Directives =>
1. Do the following statements agree with the article on e-book piracy estimates? (a) Hellman estimates that about 30,000 of the daily Google searches come from the US. (b) Attributor's study analyzed 89 titles. (c) Hellman put the true figure at about half of what Attributor claimed. Answer yes or no for each and quote the deciding words from the article.
2. Can you turn the paragraph beginning "“All in all,” he wrote" in the e-book piracy article into a short list that keeps its main facts?
3. What are the titles of all the articles cited by name in the e-book piracy article, not counting its own headline?

Article =>
↓↓↓

Millions Seek Pirated E-Books? Tech Blogger Hellman Begs to Differ

Physicist and tech blogger Eric Hellman has an annoying habit of knocking his knuckles on assumptions to see if they are hollow.  In a blog recently posted on his go to hellman website (See Attributor eBook Piracy Numbers Don’t Add Up) he tapped his knuckles on a statement made by Attributor, a leading company in the field of monitoring unauthorized use of copyrighted material, and he didn’t like the sound it made.

We wrote up Attributor a while back (See Attributor Badge Proclaims Your E-Book is Kosher) and reprinted its assertion that “Daily demand for pirated e-books can be estimated at 1.5-3 million people worldwide.”   Our guts told us it sounded right.  It sounded credible.

But Hellman begged to differ. He begged to differ by 90%.  Relying on Google Trends, AdWords  and keyword search data plus analysis of some other metrics, Hellmann said he considered “…the truth to be about 10% of the number they claim.”

“All in all,” he wrote, “I estimate that about 210,000 searches made on Google per day represent possible interest in pirated ebooks. About 30,000 of these come from the US. The ‘real’ number for all countries could be as high as 300,000 or as low as 100,000. The 1.5-3 million numbers reported by Attributor are not within the range of plausibility.”

When Attibutor stood by its original figures Hellman crunched the numbers again and produced a second article entitled Consumer Interest in Pirated eBooks is Even Lower Than I Thought. We asked Attributor CEO Jim Pitkow to comment and he wrote us as follows:

“Our study’s rigorous methodology ensured highly accurate results that align with actual consumer behavior. We analyzed 89 titles, using multiple keyword permutations per title, across different days of the week, with very high bids to ensure placement – each of which is fundamental in guaranteeing accuracy and legitimacy. Each of these variables impact the findings, and analyzing all variables together produce highly accurate results. We stand by our research, and we’re confident that the study addresses an accurate portrayal of the consumer demand for pirated e-books.”

↑↑↑

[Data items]
↓↓↓

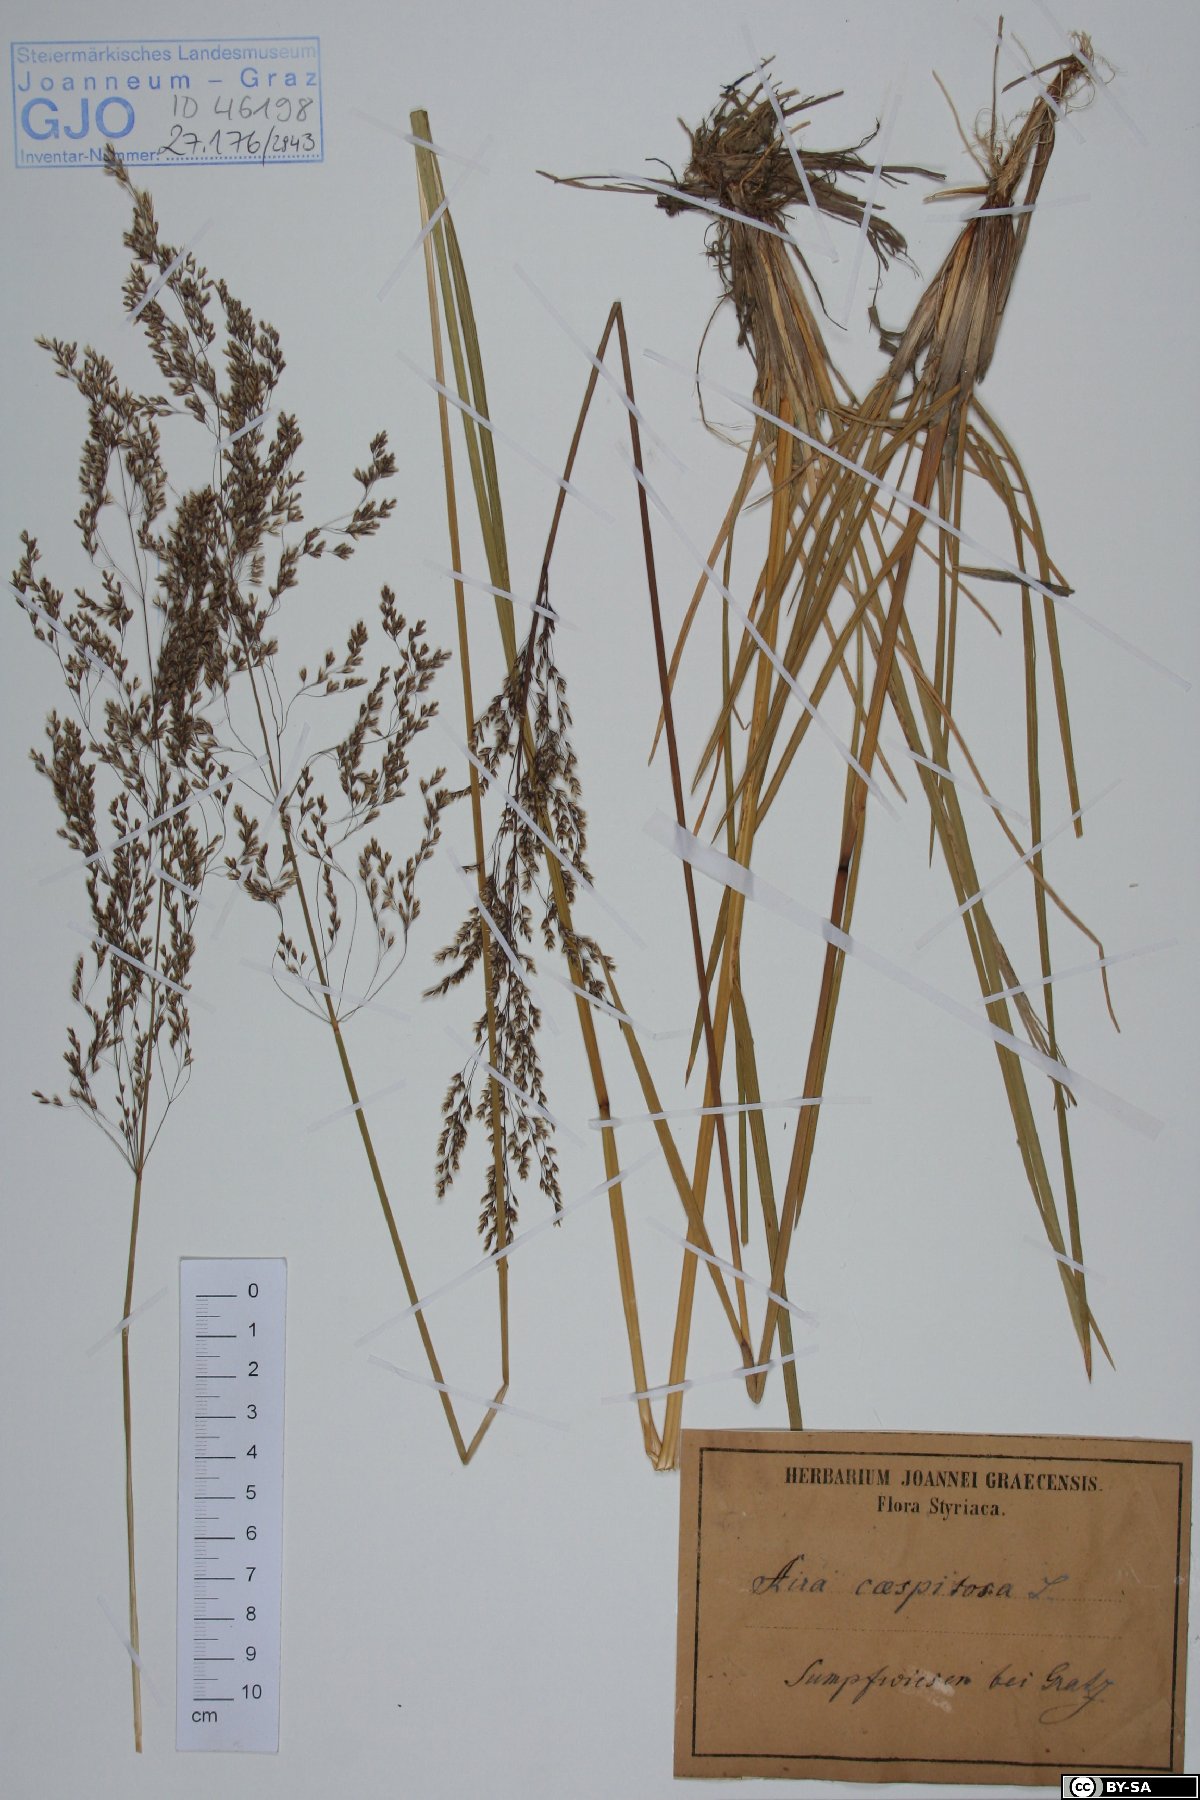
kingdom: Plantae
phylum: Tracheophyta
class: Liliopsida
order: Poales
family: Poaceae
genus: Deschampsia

↑↑↑
↓↓↓

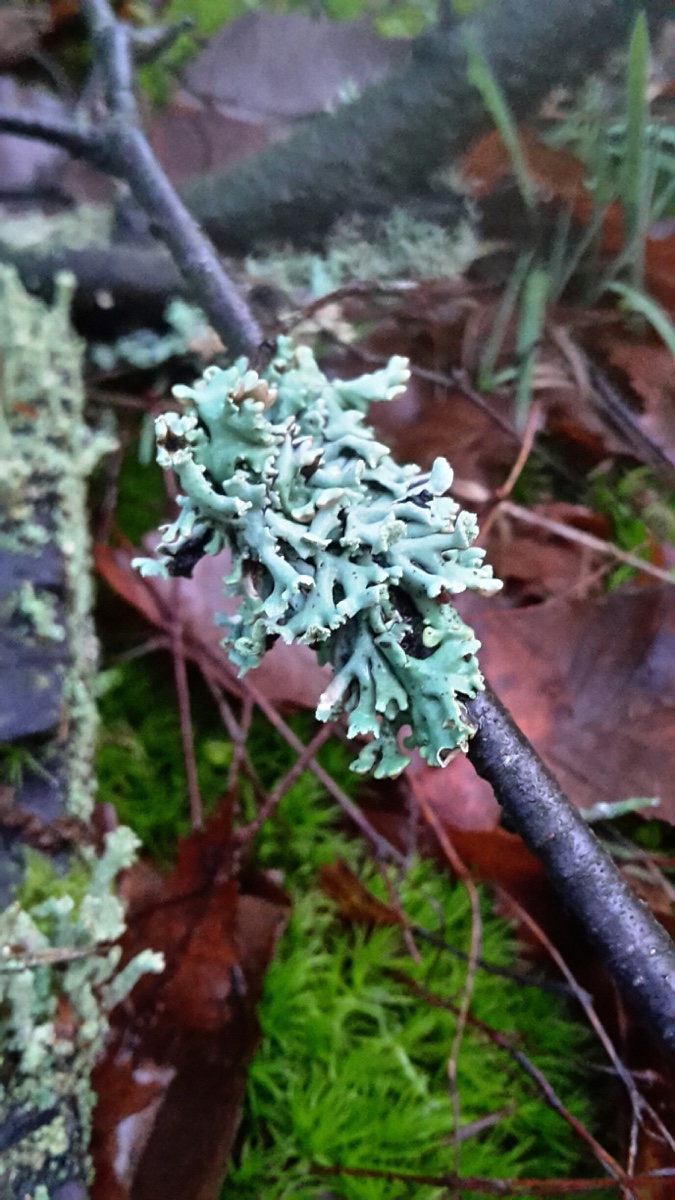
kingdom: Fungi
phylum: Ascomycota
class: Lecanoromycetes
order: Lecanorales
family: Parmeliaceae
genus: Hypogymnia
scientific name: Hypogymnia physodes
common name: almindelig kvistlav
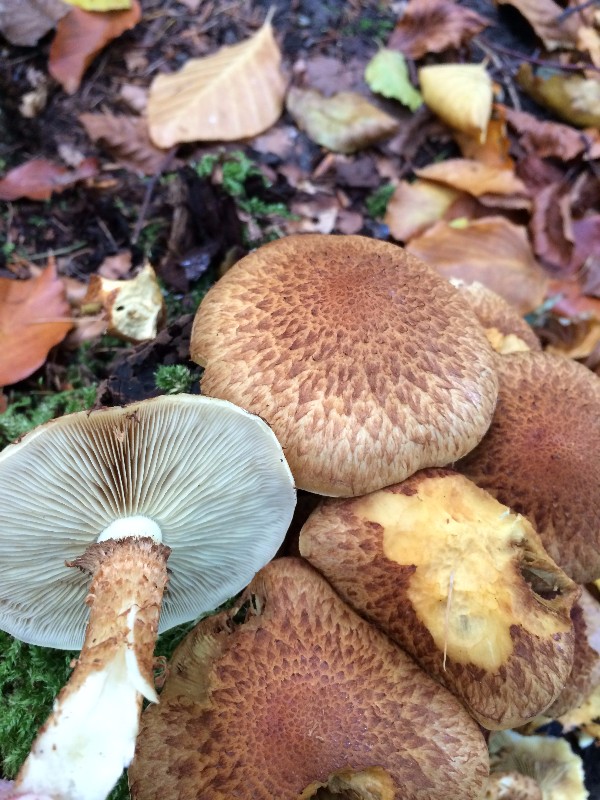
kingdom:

↑↑↑

Responses =>
1.
(a) Yes: "About 30,000 of these come from the US."
(b) Yes: "We analyzed 89 titles"
(c) No: "…the truth to be about 10% of the number they claim."

2.
- About 210,000 Google searches per day may show interest in pirated ebooks.
- About 30,000 of these come from the US.
- The real number for all countries could range from 100,000 to 300,000.
- Attributor's figure of 1.5-3 million is not plausible.

3.
- Attributor eBook Piracy Numbers Don’t Add Up
- Attributor Badge Proclaims Your E-Book is Kosher
- Consumer Interest in Pirated eBooks is Even Lower Than I Thought